Start of Extract provided
As she embarks on this latest chapter of her body journey, she's set on blocking out noise from critics as well. "I’m absolutely done with the shaming from other people and particularly myself," she said.
Why is there shame surrounding weight loss drugs?
"People think of obesity as more of a lifestyle or behavioral issue rather than a medical issue," Dr. Melanie Jay, director of the NYU Langone's Comprehensive Program on Obesity, told Yahoo Life last fall. "People think [those with obesity] eat too much and don't exercise enough. And therefore, you know, why do they need a medication if they just do that? This segment was really trying to educate the public on why obesity is a disease."
Jay — who participated in the "State of Weight" conversation with Winfrey alongside fellow obesity specialist Dr. Fatima Cody Stanford, psychologist Rachel Goldman and WeightWatchers CEO Sistani — said that the false belief about the role that personal behaviors play in a person's risk of diabetes has implications on the policy level as well. "Medicare and Medicaid don't cover these drugs because somehow obesity is not as much of an important disease," she says. "Some people can lose weight just by really aggressive lifestyle changes through programs like WeightWatchers, but a lot of people can't do that. They'll lose a lot of weight and then they gain it back. And it's not their fault."
Winfrey addressed the idea that taking medication for weight loss can be seen as "the easy way out." In reality, Jay says it acts as additional support.
That's how The Real Housewives of Orange County cast member Emily Simpson used Ozempic, telling ABC News last year that she had also gotten liposuction on her arms and a breast lift following body changes. Most notably, she shifted her eating habits and developed a new workout routine. People on the internet still shamed her for utilizing the drug.
"I hear patients say, 'No, no, no, I don't want to try meds. I want to try to do it on my own,'" said Jay. "Patients will say that as if there's a right way to do it. But really there are different treatment options. Some treatment options work better for others, and people should have the choice of which treatment options they want to use."
The shame regarding bodies and weight in general makes the subject more difficult to tackle. "Obesity, because it's something you see, also becomes part of a person's identity in a different way than other diseases," said Jay.
End of Extract provided
Start of Records
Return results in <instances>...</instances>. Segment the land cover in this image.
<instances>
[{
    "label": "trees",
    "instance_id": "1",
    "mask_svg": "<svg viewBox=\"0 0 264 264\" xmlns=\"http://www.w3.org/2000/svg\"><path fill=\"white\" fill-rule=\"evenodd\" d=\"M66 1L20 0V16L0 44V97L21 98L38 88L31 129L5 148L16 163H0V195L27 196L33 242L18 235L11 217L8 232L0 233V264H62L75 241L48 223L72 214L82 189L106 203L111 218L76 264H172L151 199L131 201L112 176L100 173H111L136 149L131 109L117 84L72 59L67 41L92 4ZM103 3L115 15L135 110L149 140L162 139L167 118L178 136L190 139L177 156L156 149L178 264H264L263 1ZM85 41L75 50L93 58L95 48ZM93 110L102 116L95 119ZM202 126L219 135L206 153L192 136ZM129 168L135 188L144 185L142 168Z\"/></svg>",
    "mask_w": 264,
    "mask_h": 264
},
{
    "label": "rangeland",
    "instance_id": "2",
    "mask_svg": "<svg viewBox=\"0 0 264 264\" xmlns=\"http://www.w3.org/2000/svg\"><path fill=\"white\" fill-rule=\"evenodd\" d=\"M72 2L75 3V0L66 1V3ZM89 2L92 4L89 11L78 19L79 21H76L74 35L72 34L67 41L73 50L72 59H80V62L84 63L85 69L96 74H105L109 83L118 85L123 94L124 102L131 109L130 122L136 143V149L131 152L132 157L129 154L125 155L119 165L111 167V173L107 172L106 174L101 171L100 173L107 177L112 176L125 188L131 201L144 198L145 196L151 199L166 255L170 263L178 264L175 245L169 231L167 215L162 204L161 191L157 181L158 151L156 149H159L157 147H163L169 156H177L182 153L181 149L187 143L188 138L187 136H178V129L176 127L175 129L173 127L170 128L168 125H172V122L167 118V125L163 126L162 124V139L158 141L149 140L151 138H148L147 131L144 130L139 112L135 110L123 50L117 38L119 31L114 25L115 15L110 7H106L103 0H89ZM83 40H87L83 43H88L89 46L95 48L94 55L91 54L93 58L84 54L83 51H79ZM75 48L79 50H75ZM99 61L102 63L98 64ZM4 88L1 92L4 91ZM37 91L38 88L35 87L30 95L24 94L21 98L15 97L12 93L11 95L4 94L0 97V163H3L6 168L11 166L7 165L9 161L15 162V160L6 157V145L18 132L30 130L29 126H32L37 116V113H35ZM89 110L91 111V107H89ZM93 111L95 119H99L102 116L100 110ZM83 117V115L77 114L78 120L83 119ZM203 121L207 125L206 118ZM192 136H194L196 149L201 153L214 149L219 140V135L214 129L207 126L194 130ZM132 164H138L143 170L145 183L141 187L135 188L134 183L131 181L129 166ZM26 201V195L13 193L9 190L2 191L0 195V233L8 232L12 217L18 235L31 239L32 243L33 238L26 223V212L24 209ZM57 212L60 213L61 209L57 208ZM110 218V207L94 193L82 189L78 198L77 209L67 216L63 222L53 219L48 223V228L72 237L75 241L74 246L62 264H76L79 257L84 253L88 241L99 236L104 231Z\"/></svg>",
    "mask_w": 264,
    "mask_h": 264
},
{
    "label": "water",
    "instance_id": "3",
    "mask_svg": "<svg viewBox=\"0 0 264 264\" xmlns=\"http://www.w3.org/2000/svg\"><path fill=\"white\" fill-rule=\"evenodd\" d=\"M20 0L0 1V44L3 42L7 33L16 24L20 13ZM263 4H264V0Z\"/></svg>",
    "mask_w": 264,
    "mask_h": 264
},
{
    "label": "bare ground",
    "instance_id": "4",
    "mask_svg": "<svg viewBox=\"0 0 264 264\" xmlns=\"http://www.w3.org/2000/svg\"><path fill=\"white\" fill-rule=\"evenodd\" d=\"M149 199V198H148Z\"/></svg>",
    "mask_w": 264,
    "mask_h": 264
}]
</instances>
End of Records
— Questions on the material —
1. According to the passage on weight-loss drug shame, which two government programs do not cover these drugs?
2. Carry the passage on weight-loss drug shame forward, starting after its last sentence.
The records are separate material and have no connection to the passage on weight-loss drug shame.

— Set of answers —
1. Medicare and Medicaid.

2.
Celebrities who have been rumored to take Ozempic or have admitted taking the drug without the qualifications of obesity could also have an impact on the stigma, according to Jay. "That could sometimes perpetuate it as being a vanity drug and not a real medical drug."
How can Oprah have an impact on removing shame?
Winfrey is a public figure who also been outspoken about the resources she's utilized to lose weight — most notably, her longstanding partnership with WeightWatchers — and has proved to have immense influence. A single tweet in 2016 urging followers to join her in her journey with the weight management program led to a 20% increase of WeightWatchers stock. Conversely, CNBC reports that shares are down by up to 25% since news broke of her upcoming exit from the board.
In recent months, Winfrey has shed light on the possibility that WeightWatchers alone might not be the solution for her own weight management.
"You all have watched me diet and diet and diet and diet. It’s a recurring thing because my body always seems to want to go back to a certain weight," she said, urging that additional medical treatments for obesity should be available for people to explore. "It should be yours to own and not be shamed about it."
Jay believes that Winfrey's reach makes an impact.
"We've been talking about obesity as a disease for many years now, but it has not really gone mainstream. And it's starting to because now you have a medicine that obviously targets some pathways that reverse it or provide weight loss in a lot of people," said Jay. "Oprah has the credibility, the platform and the ability to get the message out that obesity is something that is not an individual's fault and that it's something that can be treated if people want it to be treated."